One of the perennially-lacking tools to support development of EHRs and other health technology is the lack of good quality dummy data for testing. I’m involved in the INTEROPen Hackathon next week, and I thought it would be nice prep to make a very quick sketch API to randomly generate plausible blood glucose measurements and HbA1c values for the famous INTEROPen subject ‘Michael’, who has Type II Diabetes.
I’ve been Googling around this a bit and not found much of use already out there. Academic papers tend not to publish their actual algorithms, which is a shame.

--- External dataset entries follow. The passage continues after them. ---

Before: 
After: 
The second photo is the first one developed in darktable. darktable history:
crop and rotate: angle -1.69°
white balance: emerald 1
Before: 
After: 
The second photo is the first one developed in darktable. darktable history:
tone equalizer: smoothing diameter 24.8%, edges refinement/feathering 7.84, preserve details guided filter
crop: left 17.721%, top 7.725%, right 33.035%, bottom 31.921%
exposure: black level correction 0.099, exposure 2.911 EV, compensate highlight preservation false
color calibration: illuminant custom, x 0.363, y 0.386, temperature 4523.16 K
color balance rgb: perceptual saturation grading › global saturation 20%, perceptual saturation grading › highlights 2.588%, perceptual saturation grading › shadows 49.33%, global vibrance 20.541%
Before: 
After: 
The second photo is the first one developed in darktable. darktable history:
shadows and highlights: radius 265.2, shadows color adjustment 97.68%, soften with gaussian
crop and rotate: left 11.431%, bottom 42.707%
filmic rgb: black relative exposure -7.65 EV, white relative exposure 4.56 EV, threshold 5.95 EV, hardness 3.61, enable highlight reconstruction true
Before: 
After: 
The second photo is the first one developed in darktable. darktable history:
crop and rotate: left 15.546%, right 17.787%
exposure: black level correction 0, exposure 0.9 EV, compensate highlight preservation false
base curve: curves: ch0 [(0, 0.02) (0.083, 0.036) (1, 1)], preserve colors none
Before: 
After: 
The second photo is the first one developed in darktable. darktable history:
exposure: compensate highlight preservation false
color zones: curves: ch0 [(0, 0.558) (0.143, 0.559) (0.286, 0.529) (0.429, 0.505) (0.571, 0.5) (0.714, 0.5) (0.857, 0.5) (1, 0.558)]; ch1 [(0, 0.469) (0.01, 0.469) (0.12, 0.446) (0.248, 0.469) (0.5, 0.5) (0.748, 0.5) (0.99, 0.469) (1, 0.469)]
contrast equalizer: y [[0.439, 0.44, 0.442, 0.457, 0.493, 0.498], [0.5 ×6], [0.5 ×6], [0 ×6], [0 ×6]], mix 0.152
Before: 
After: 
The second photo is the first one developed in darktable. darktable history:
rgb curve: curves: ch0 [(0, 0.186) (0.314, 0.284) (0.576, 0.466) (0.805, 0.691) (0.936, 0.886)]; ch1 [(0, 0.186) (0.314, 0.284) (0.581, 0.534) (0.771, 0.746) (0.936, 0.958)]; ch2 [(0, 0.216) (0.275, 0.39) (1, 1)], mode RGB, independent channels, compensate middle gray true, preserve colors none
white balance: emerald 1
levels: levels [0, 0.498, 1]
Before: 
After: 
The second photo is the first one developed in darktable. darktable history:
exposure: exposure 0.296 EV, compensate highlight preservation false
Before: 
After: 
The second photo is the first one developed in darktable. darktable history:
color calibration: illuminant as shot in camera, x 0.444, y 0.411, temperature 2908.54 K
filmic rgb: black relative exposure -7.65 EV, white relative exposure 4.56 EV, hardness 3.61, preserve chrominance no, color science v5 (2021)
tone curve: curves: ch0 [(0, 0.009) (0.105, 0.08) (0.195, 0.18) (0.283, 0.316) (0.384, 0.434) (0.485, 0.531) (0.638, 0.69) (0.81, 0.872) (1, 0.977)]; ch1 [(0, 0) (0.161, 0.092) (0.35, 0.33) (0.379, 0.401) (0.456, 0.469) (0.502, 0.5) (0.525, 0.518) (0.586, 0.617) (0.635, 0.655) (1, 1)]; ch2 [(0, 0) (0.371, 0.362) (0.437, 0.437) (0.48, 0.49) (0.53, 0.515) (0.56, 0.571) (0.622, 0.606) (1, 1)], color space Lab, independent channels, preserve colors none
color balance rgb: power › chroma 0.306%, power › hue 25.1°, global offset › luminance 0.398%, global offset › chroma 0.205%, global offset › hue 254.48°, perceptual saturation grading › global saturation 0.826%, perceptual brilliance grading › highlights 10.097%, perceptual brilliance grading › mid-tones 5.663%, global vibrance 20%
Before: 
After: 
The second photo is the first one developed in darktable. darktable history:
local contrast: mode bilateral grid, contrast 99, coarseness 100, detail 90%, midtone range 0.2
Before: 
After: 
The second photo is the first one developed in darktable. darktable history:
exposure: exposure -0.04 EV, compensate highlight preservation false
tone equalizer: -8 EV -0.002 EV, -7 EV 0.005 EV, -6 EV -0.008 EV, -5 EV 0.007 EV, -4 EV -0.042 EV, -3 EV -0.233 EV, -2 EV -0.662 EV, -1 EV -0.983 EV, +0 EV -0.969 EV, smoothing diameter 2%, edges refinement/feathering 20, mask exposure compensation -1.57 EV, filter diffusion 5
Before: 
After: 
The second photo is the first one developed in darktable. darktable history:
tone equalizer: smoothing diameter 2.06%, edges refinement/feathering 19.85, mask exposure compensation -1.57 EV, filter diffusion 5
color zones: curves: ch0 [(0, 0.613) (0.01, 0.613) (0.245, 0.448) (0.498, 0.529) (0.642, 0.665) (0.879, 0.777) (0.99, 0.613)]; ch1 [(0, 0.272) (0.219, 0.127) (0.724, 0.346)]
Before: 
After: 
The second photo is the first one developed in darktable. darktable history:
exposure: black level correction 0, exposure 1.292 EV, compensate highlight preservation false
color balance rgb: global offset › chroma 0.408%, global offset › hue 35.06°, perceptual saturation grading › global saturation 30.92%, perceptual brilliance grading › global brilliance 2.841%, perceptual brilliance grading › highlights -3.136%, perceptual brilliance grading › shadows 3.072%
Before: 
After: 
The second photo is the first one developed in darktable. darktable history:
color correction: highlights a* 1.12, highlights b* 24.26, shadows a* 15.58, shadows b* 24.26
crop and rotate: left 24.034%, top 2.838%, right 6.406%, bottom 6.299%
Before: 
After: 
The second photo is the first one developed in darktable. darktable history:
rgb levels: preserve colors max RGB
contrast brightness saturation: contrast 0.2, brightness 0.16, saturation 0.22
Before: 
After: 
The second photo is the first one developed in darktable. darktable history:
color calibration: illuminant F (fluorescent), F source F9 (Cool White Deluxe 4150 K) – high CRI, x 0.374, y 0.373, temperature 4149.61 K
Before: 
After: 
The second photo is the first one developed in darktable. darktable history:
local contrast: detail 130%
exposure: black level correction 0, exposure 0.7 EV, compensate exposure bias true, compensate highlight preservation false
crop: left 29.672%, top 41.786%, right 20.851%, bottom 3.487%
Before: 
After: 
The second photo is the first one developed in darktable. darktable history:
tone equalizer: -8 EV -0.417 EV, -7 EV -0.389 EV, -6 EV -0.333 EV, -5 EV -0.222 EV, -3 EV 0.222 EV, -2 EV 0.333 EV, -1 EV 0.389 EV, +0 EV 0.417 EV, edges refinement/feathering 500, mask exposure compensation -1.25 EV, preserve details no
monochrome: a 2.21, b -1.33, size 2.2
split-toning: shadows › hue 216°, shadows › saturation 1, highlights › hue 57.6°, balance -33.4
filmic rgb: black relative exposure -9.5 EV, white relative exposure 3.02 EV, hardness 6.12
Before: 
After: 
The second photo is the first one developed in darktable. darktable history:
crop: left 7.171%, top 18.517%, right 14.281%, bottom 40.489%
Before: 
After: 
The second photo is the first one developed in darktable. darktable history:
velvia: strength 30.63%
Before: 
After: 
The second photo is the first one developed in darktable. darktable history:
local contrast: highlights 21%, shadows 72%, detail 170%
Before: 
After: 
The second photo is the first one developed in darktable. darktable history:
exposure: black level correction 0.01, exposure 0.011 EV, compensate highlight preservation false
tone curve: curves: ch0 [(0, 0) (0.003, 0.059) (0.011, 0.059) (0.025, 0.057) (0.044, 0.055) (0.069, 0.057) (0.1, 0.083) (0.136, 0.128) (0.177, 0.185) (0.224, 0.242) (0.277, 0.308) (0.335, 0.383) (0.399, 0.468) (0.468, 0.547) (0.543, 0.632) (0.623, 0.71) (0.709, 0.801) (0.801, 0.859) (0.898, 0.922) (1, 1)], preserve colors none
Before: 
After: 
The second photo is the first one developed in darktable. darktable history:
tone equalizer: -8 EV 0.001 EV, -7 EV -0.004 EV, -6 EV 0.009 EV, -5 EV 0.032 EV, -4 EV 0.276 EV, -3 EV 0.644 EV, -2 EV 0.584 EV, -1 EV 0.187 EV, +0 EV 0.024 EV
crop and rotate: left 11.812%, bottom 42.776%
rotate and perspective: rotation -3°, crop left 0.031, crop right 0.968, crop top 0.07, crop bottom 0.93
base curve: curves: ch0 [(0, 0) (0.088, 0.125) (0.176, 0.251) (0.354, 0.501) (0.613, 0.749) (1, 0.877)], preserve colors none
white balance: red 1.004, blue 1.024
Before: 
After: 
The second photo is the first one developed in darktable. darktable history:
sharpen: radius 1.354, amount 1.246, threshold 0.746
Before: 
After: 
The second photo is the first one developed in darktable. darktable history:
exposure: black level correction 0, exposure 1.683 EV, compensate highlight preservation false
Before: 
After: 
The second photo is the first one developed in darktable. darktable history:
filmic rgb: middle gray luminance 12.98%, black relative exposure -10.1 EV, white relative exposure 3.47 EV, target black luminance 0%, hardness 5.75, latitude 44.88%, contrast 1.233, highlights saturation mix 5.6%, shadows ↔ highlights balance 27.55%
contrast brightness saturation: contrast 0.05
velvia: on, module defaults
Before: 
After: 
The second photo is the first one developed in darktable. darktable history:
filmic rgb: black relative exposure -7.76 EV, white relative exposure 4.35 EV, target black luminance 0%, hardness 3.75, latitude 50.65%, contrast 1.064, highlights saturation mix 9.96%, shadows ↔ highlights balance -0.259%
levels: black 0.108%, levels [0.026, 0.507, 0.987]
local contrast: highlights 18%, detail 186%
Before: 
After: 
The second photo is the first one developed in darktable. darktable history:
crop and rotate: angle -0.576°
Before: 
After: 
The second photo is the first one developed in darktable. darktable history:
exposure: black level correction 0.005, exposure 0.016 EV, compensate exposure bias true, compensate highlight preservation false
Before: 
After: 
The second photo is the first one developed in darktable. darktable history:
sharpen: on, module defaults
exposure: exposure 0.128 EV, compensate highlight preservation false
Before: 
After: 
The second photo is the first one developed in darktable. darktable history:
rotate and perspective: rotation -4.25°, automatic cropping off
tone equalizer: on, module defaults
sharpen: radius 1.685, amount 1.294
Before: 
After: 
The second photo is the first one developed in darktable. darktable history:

I already have a Clinical Calculation API which I’ve been reviving as a project after a few years’ hiatus, so I’ve simply added a dummy-data endpoint to this existing API, which is a fairly rudimentary work in progress here:
What I’m asking from the community is:
does anyone have access to or could suggest a ‘plausible’ mean and standard deviation for blood glucose and HbA1c in Type II DM? Looking at you diabetologists or laboratory peeps @jonathan_kay In my testing I’m getting reasonable numbers from a mean of 10 mmol/l and a SD of 2.5, but this is just a clinical ballpark figure I came up with. There will be data out there, I just can’t find it.
does anyone know of any better way to model this than a Normal distribution?
Anyone want to help out or join in? (Minimal Ruby programming required, 1 hour tutorial should be enough to get you going) The idea is Plausible Dummy Data for various conditions served via API according to SNOMED-CT code.